As the British Educational Communications and Technology Agency points out, content, so far, is just one element of three: the other two are infrastructure and training. The Government is already connecting schools and the latest take-up figures are encouraging (page 5). There's also a massive training programme under way for teachers and the Teacher Training Agency skills-needs analysis CD-Rom is now in schools so that they can assess their training needs (page 28). So where does this leave content?

The good news, as Online's writers have discovered (cover feature page 10), is that there's plenty of good content out there, give or take the odd gap or two. Theoretically, when schools of the future turn on their computers they will be able to select the best educational software and websites and sometimes they will not realise, or care, which is which and where it is coming from. That will be when the dust storm of the current digital gold rush will have settled, and we will have more idea of who will be selling what and, crucially, for how much.

The most exciting feature of the learning grid, however, is the contribution from children, and there is no better example than the work of the Year 6 pupils at Hempshill Hall school in Nottingham (centre pages) who have won the Arts Council's Chrisi Bailey Award for Photography and Digital Imaging with Young Children. Their outstanding work, both poetic and artistic, is a credit to their teacher, Stuart Harrison, and was a fitting reward for the parents of the late Chrisi Bailey who actively support the award (Chrisi helped pioneer schools photography projects).

Hempshill, and all the other schools producing first-class work on the Net, prove that individual schools have much to contribute to the learning grid. When children's creative endeavours work towards a real audience, everyone can benefit - it shows that the notion of content as something we passively consume is a fallacy.

If people ever tell you that you should only use one kind of computer, view them with extreme suspicion. They usually want you to enter a one-way street because it suits them rather than you.

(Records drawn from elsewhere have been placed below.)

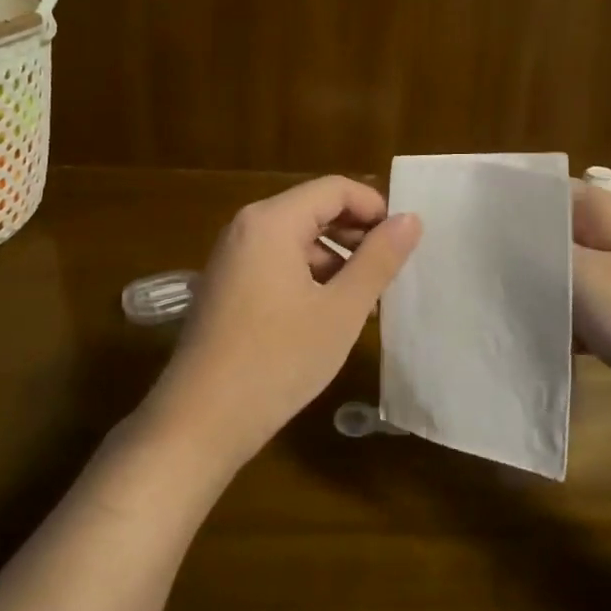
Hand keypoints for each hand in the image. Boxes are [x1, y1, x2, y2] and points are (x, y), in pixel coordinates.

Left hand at [143, 176, 422, 471]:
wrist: (199, 421)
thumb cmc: (277, 360)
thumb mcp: (340, 310)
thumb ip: (378, 260)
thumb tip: (410, 219)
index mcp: (271, 221)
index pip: (334, 189)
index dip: (374, 207)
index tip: (404, 242)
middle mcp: (246, 227)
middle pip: (313, 209)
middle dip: (356, 234)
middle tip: (391, 271)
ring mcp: (231, 257)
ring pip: (296, 239)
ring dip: (335, 259)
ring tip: (366, 300)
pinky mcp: (225, 286)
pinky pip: (276, 263)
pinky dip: (308, 276)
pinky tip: (328, 314)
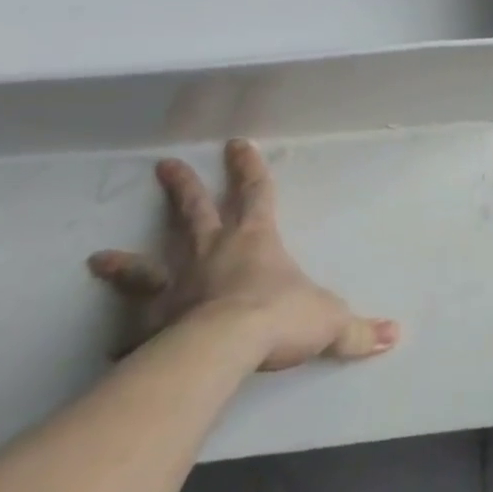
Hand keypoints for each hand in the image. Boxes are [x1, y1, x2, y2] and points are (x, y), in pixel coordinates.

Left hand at [88, 139, 398, 371]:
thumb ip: (358, 330)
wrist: (224, 348)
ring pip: (147, 266)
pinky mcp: (153, 324)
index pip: (257, 192)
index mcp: (256, 240)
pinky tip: (109, 348)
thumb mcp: (330, 321)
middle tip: (164, 165)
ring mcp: (177, 287)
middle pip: (195, 212)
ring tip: (98, 257)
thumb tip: (394, 335)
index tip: (236, 143)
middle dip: (183, 187)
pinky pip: (134, 331)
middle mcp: (212, 253)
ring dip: (125, 263)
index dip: (249, 167)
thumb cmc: (280, 318)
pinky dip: (122, 337)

Apple Computer is quite right in expecting fair play from the IT professionals who present schools with PC-only solutions (page 6). The purpose of networks is to include people, not exclude them.

Apple is one of only 12 companies to be kitemarked by the Government as an approved education supplier. As such it deserves to be taken seriously and not excluded by ignorant back-room nods and winks. It's a sad day when choice and innovation can be stifled by what are often the whims of administrators.

The Scottish Council for Educational Technology's chief executive, Richard Pietrasik (Profile, page 8), believes computer platforms are no longer an issue. He's happy for schools to make their own choice. That's something the Government says, too. In our wired world, denying schools the use of machines like iBook laptops, with instant high-speed radio connection to networks, is folly.